*Exercise goal*: Below are records that contain pictures; transcribe the text exactly and omit the pictures.

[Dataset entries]
▼
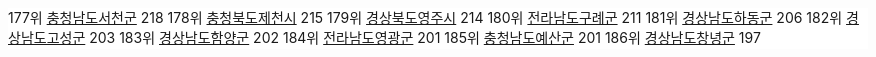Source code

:   <tr>
    <td>177위</td>
    <td><a href="/apt/충청남도서천군{dong}">충청남도서천군</a></td>
    <td>218</td>
  </tr>

  <tr>
    <td>178위</td>
    <td><a href="/apt/충청북도제천시{dong}">충청북도제천시</a></td>
    <td>215</td>
  </tr>

  <tr>
    <td>179위</td>
    <td><a href="/apt/경상북도영주시{dong}">경상북도영주시</a></td>
    <td>214</td>
  </tr>

  <tr>
    <td>180위</td>
    <td><a href="/apt/전라남도구례군{dong}">전라남도구례군</a></td>
    <td>211</td>
  </tr>

  <tr>
    <td>181위</td>
    <td><a href="/apt/경상남도하동군{dong}">경상남도하동군</a></td>
    <td>206</td>
  </tr>

  <tr>
    <td>182위</td>
    <td><a href="/apt/경상남도고성군{dong}">경상남도고성군</a></td>
    <td>203</td>
  </tr>

  <tr>
    <td>183위</td>
    <td><a href="/apt/경상남도함양군{dong}">경상남도함양군</a></td>
    <td>202</td>
  </tr>

  <tr>
    <td>184위</td>
    <td><a href="/apt/전라남도영광군{dong}">전라남도영광군</a></td>
    <td>201</td>
  </tr>

  <tr>
    <td>185위</td>
    <td><a href="/apt/충청남도예산군{dong}">충청남도예산군</a></td>
    <td>201</td>
  </tr>

  <tr>
    <td>186위</td>
    <td><a href="/apt/경상남도창녕군{dong}">경상남도창녕군</a></td>
    <td>197</td>
  </tr>
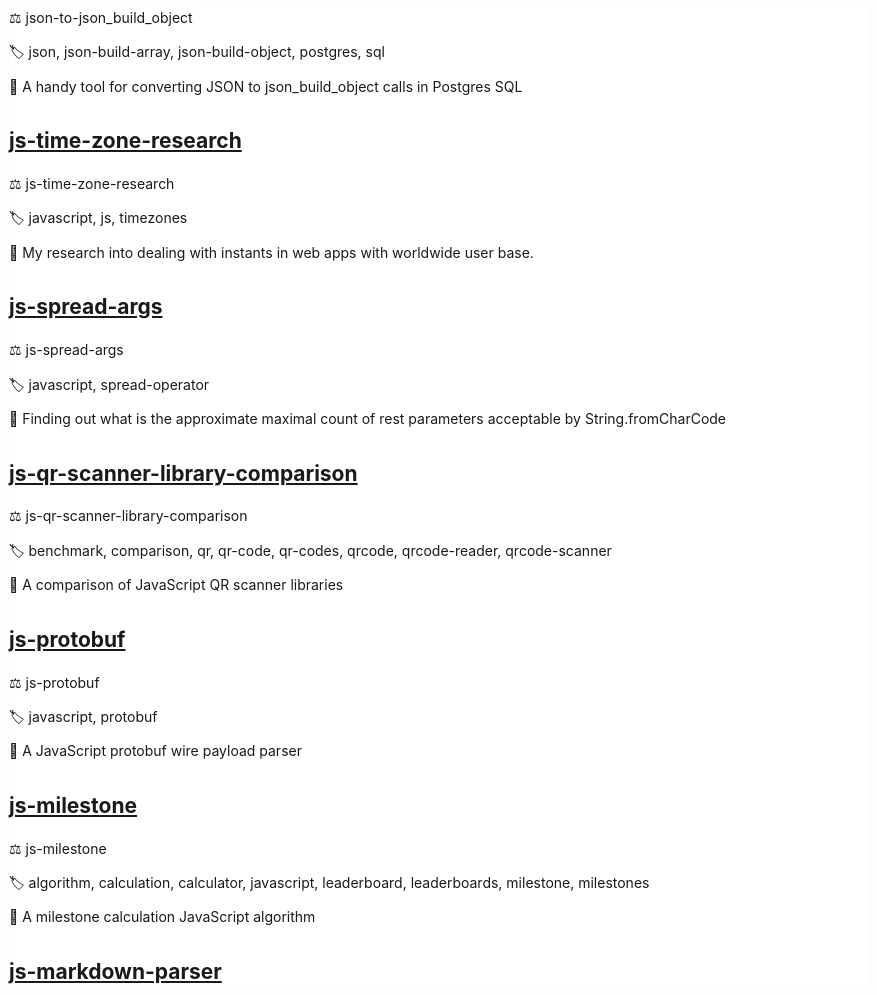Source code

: ⚖️ json-to-json_build_object

🏷 json, json-build-array, json-build-object, postgres, sql

📒 A handy tool for converting JSON to json_build_object calls in Postgres SQL

## [js-time-zone-research](https://github.com/TomasHubelbauer/js-time-zone-research)

⚖️ js-time-zone-research

🏷 javascript, js, timezones

📒 My research into dealing with instants in web apps with worldwide user base.

## [js-spread-args](https://github.com/TomasHubelbauer/js-spread-args)

⚖️ js-spread-args

🏷 javascript, spread-operator

📒 Finding out what is the approximate maximal count of rest parameters acceptable by String.fromCharCode

## [js-qr-scanner-library-comparison](https://github.com/TomasHubelbauer/js-qr-scanner-library-comparison)

⚖️ js-qr-scanner-library-comparison

🏷 benchmark, comparison, qr, qr-code, qr-codes, qrcode, qrcode-reader, qrcode-scanner

📒 A comparison of JavaScript QR scanner libraries

## [js-protobuf](https://github.com/TomasHubelbauer/js-protobuf)

⚖️ js-protobuf

🏷 javascript, protobuf

📒 A JavaScript protobuf wire payload parser

## [js-milestone](https://github.com/TomasHubelbauer/js-milestone)

⚖️ js-milestone

🏷 algorithm, calculation, calculator, javascript, leaderboard, leaderboards, milestone, milestones

📒 A milestone calculation JavaScript algorithm

## [js-markdown-parser](https://github.com/TomasHubelbauer/js-markdown-parser)
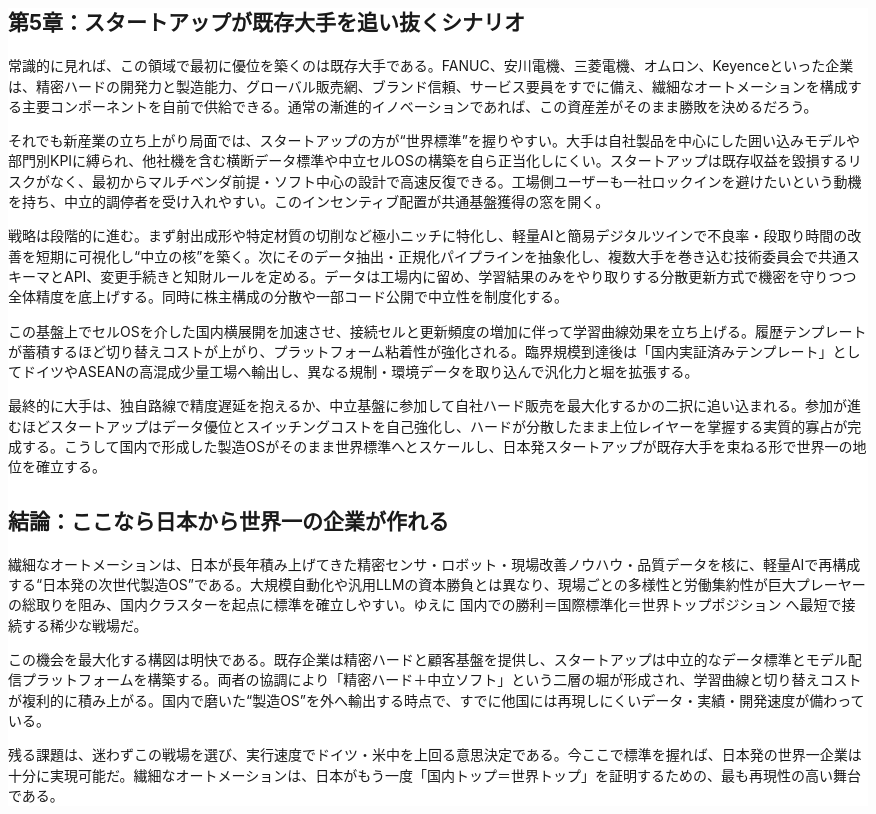 ## 第5章：スタートアップが既存大手を追い抜くシナリオ
常識的に見れば、この領域で最初に優位を築くのは既存大手である。FANUC、安川電機、三菱電機、オムロン、Keyenceといった企業は、精密ハードの開発力と製造能力、グローバル販売網、ブランド信頼、サービス要員をすでに備え、繊細なオートメーションを構成する主要コンポーネントを自前で供給できる。通常の漸進的イノベーションであれば、この資産差がそのまま勝敗を決めるだろう。

それでも新産業の立ち上がり局面では、スタートアップの方が“世界標準”を握りやすい。大手は自社製品を中心にした囲い込みモデルや部門別KPIに縛られ、他社機を含む横断データ標準や中立セルOSの構築を自ら正当化しにくい。スタートアップは既存収益を毀損するリスクがなく、最初からマルチベンダ前提・ソフト中心の設計で高速反復できる。工場側ユーザーも一社ロックインを避けたいという動機を持ち、中立的調停者を受け入れやすい。このインセンティブ配置が共通基盤獲得の窓を開く。

戦略は段階的に進む。まず射出成形や特定材質の切削など極小ニッチに特化し、軽量AIと簡易デジタルツインで不良率・段取り時間の改善を短期に可視化し“中立の核”を築く。次にそのデータ抽出・正規化パイプラインを抽象化し、複数大手を巻き込む技術委員会で共通スキーマとAPI、変更手続きと知財ルールを定める。データは工場内に留め、学習結果のみをやり取りする分散更新方式で機密を守りつつ全体精度を底上げする。同時に株主構成の分散や一部コード公開で中立性を制度化する。

この基盤上でセルOSを介した国内横展開を加速させ、接続セルと更新頻度の増加に伴って学習曲線効果を立ち上げる。履歴テンプレートが蓄積するほど切り替えコストが上がり、プラットフォーム粘着性が強化される。臨界規模到達後は「国内実証済みテンプレート」としてドイツやASEANの高混成少量工場へ輸出し、異なる規制・環境データを取り込んで汎化力と堀を拡張する。

最終的に大手は、独自路線で精度遅延を抱えるか、中立基盤に参加して自社ハード販売を最大化するかの二択に追い込まれる。参加が進むほどスタートアップはデータ優位とスイッチングコストを自己強化し、ハードが分散したまま上位レイヤーを掌握する実質的寡占が完成する。こうして国内で形成した製造OSがそのまま世界標準へとスケールし、日本発スタートアップが既存大手を束ねる形で世界一の地位を確立する。

## 結論：ここなら日本から世界一の企業が作れる
繊細なオートメーションは、日本が長年積み上げてきた精密センサ・ロボット・現場改善ノウハウ・品質データを核に、軽量AIで再構成する“日本発の次世代製造OS”である。大規模自動化や汎用LLMの資本勝負とは異なり、現場ごとの多様性と労働集約性が巨大プレーヤーの総取りを阻み、国内クラスターを起点に標準を確立しやすい。ゆえに 国内での勝利＝国際標準化＝世界トップポジション へ最短で接続する稀少な戦場だ。

この機会を最大化する構図は明快である。既存企業は精密ハードと顧客基盤を提供し、スタートアップは中立的なデータ標準とモデル配信プラットフォームを構築する。両者の協調により「精密ハード＋中立ソフト」という二層の堀が形成され、学習曲線と切り替えコストが複利的に積み上がる。国内で磨いた“製造OS”を外へ輸出する時点で、すでに他国には再現しにくいデータ・実績・開発速度が備わっている。

残る課題は、迷わずこの戦場を選び、実行速度でドイツ・米中を上回る意思決定である。今ここで標準を握れば、日本発の世界一企業は十分に実現可能だ。繊細なオートメーションは、日本がもう一度「国内トップ＝世界トップ」を証明するための、最も再現性の高い舞台である。

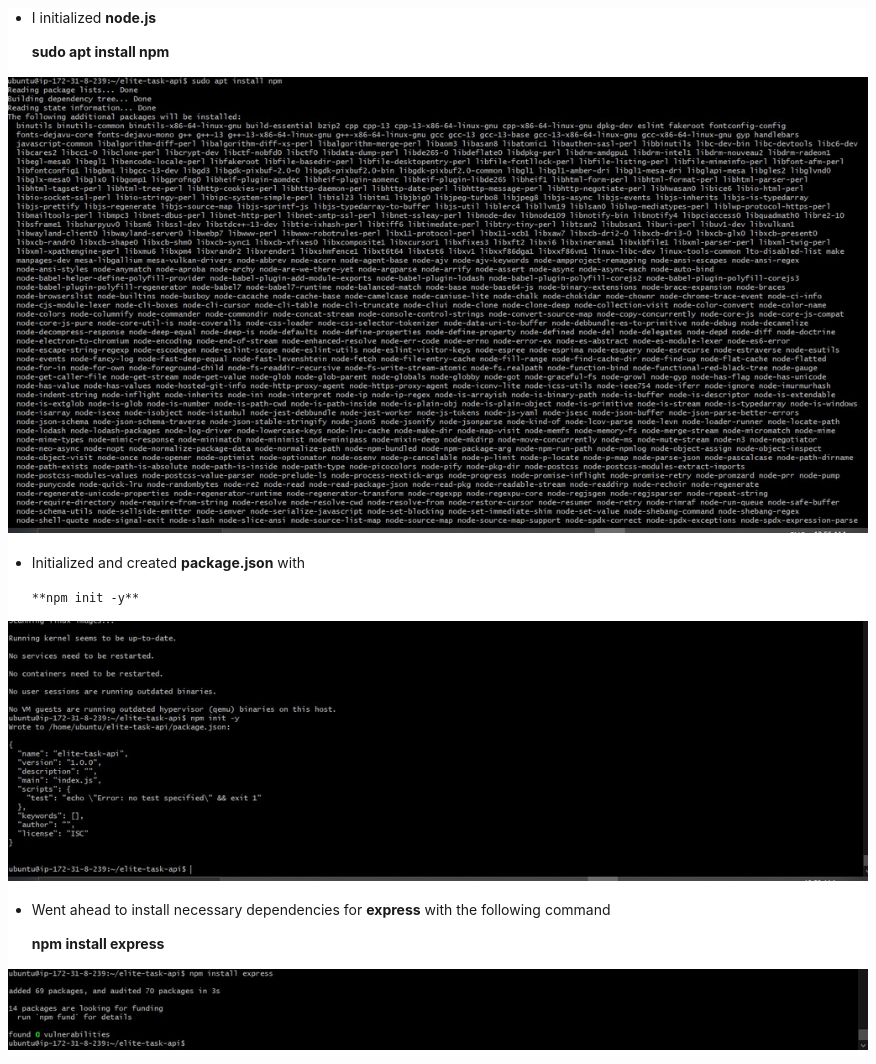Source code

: - I initialized **node.js**

     **sudo apt install npm**

![installnpm](/DevAdv/Pj3/images/5_sudo_apt_install_npm_for_node_js.jpg)

- Initialized and created **package.json** with
  
      **npm init -y**

![init](/DevAdv/Pj3/images/6_npm_init_-y_to_create_package_json.jpg)

- Went ahead to install necessary dependencies for **express** with the following command

     **npm install express**

![express](/DevAdv/Pj3/images/7_npm_install_express_to_install_dependencies_for_express.jpg)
▲
*Exercise answer*:
Source code

:   <tr>
    <td>177위</td>
    <td><a href="/apt/충청남도서천군{dong}">충청남도서천군</a></td>
    <td>218</td>
  </tr>

  <tr>
    <td>178위</td>
    <td><a href="/apt/충청북도제천시{dong}">충청북도제천시</a></td>
    <td>215</td>
  </tr>

  <tr>
    <td>179위</td>
    <td><a href="/apt/경상북도영주시{dong}">경상북도영주시</a></td>
    <td>214</td>
  </tr>

  <tr>
    <td>180위</td>
    <td><a href="/apt/전라남도구례군{dong}">전라남도구례군</a></td>
    <td>211</td>
  </tr>

  <tr>
    <td>181위</td>
    <td><a href="/apt/경상남도하동군{dong}">경상남도하동군</a></td>
    <td>206</td>
  </tr>

  <tr>
    <td>182위</td>
    <td><a href="/apt/경상남도고성군{dong}">경상남도고성군</a></td>
    <td>203</td>
  </tr>

  <tr>
    <td>183위</td>
    <td><a href="/apt/경상남도함양군{dong}">경상남도함양군</a></td>
    <td>202</td>
  </tr>

  <tr>
    <td>184위</td>
    <td><a href="/apt/전라남도영광군{dong}">전라남도영광군</a></td>
    <td>201</td>
  </tr>

  <tr>
    <td>185위</td>
    <td><a href="/apt/충청남도예산군{dong}">충청남도예산군</a></td>
    <td>201</td>
  </tr>

  <tr>
    <td>186위</td>
    <td><a href="/apt/경상남도창녕군{dong}">경상남도창녕군</a></td>
    <td>197</td>
  </tr>
Source code

: ⚖️ json-to-json_build_object

🏷 json, json-build-array, json-build-object, postgres, sql

📒 A handy tool for converting JSON to json_build_object calls in Postgres SQL

## [js-time-zone-research](https://github.com/TomasHubelbauer/js-time-zone-research)

⚖️ js-time-zone-research

🏷 javascript, js, timezones

📒 My research into dealing with instants in web apps with worldwide user base.

## [js-spread-args](https://github.com/TomasHubelbauer/js-spread-args)

⚖️ js-spread-args

🏷 javascript, spread-operator

📒 Finding out what is the approximate maximal count of rest parameters acceptable by String.fromCharCode

## [js-qr-scanner-library-comparison](https://github.com/TomasHubelbauer/js-qr-scanner-library-comparison)

⚖️ js-qr-scanner-library-comparison

🏷 benchmark, comparison, qr, qr-code, qr-codes, qrcode, qrcode-reader, qrcode-scanner

📒 A comparison of JavaScript QR scanner libraries

## [js-protobuf](https://github.com/TomasHubelbauer/js-protobuf)

⚖️ js-protobuf

🏷 javascript, protobuf

📒 A JavaScript protobuf wire payload parser

## [js-milestone](https://github.com/TomasHubelbauer/js-milestone)

⚖️ js-milestone

🏷 algorithm, calculation, calculator, javascript, leaderboard, leaderboards, milestone, milestones

📒 A milestone calculation JavaScript algorithm

## [js-markdown-parser](https://github.com/TomasHubelbauer/js-markdown-parser)
 ## 第5章：スタートアップが既存大手を追い抜くシナリオ
常識的に見れば、この領域で最初に優位を築くのは既存大手である。FANUC、安川電機、三菱電機、オムロン、Keyenceといった企業は、精密ハードの開発力と製造能力、グローバル販売網、ブランド信頼、サービス要員をすでに備え、繊細なオートメーションを構成する主要コンポーネントを自前で供給できる。通常の漸進的イノベーションであれば、この資産差がそのまま勝敗を決めるだろう。

それでも新産業の立ち上がり局面では、スタートアップの方が“世界標準”を握りやすい。大手は自社製品を中心にした囲い込みモデルや部門別KPIに縛られ、他社機を含む横断データ標準や中立セルOSの構築を自ら正当化しにくい。スタートアップは既存収益を毀損するリスクがなく、最初からマルチベンダ前提・ソフト中心の設計で高速反復できる。工場側ユーザーも一社ロックインを避けたいという動機を持ち、中立的調停者を受け入れやすい。このインセンティブ配置が共通基盤獲得の窓を開く。

戦略は段階的に進む。まず射出成形や特定材質の切削など極小ニッチに特化し、軽量AIと簡易デジタルツインで不良率・段取り時間の改善を短期に可視化し“中立の核”を築く。次にそのデータ抽出・正規化パイプラインを抽象化し、複数大手を巻き込む技術委員会で共通スキーマとAPI、変更手続きと知財ルールを定める。データは工場内に留め、学習結果のみをやり取りする分散更新方式で機密を守りつつ全体精度を底上げする。同時に株主構成の分散や一部コード公開で中立性を制度化する。

この基盤上でセルOSを介した国内横展開を加速させ、接続セルと更新頻度の増加に伴って学習曲線効果を立ち上げる。履歴テンプレートが蓄積するほど切り替えコストが上がり、プラットフォーム粘着性が強化される。臨界規模到達後は「国内実証済みテンプレート」としてドイツやASEANの高混成少量工場へ輸出し、異なる規制・環境データを取り込んで汎化力と堀を拡張する。

最終的に大手は、独自路線で精度遅延を抱えるか、中立基盤に参加して自社ハード販売を最大化するかの二択に追い込まれる。参加が進むほどスタートアップはデータ優位とスイッチングコストを自己強化し、ハードが分散したまま上位レイヤーを掌握する実質的寡占が完成する。こうして国内で形成した製造OSがそのまま世界標準へとスケールし、日本発スタートアップが既存大手を束ねる形で世界一の地位を確立する。

## 結論：ここなら日本から世界一の企業が作れる
繊細なオートメーションは、日本が長年積み上げてきた精密センサ・ロボット・現場改善ノウハウ・品質データを核に、軽量AIで再構成する“日本発の次世代製造OS”である。大規模自動化や汎用LLMの資本勝負とは異なり、現場ごとの多様性と労働集約性が巨大プレーヤーの総取りを阻み、国内クラスターを起点に標準を確立しやすい。ゆえに 国内での勝利＝国際標準化＝世界トップポジション へ最短で接続する稀少な戦場だ。

この機会を最大化する構図は明快である。既存企業は精密ハードと顧客基盤を提供し、スタートアップは中立的なデータ標準とモデル配信プラットフォームを構築する。両者の協調により「精密ハード＋中立ソフト」という二層の堀が形成され、学習曲線と切り替えコストが複利的に積み上がる。国内で磨いた“製造OS”を外へ輸出する時点で、すでに他国には再現しにくいデータ・実績・開発速度が備わっている。

残る課題は、迷わずこの戦場を選び、実行速度でドイツ・米中を上回る意思決定である。今ここで標準を握れば、日本発の世界一企業は十分に実現可能だ。繊細なオートメーションは、日本がもう一度「国内トップ＝世界トップ」を証明するための、最も再現性の高い舞台である。

Source code

: - I initialized **node.js**

     **sudo apt install npm**

![installnpm](/DevAdv/Pj3/images/5_sudo_apt_install_npm_for_node_js.jpg)

- Initialized and created **package.json** with
  
      **npm init -y**

![init](/DevAdv/Pj3/images/6_npm_init_-y_to_create_package_json.jpg)

- Went ahead to install necessary dependencies for **express** with the following command

     **npm install express**

![express](/DevAdv/Pj3/images/7_npm_install_express_to_install_dependencies_for_express.jpg)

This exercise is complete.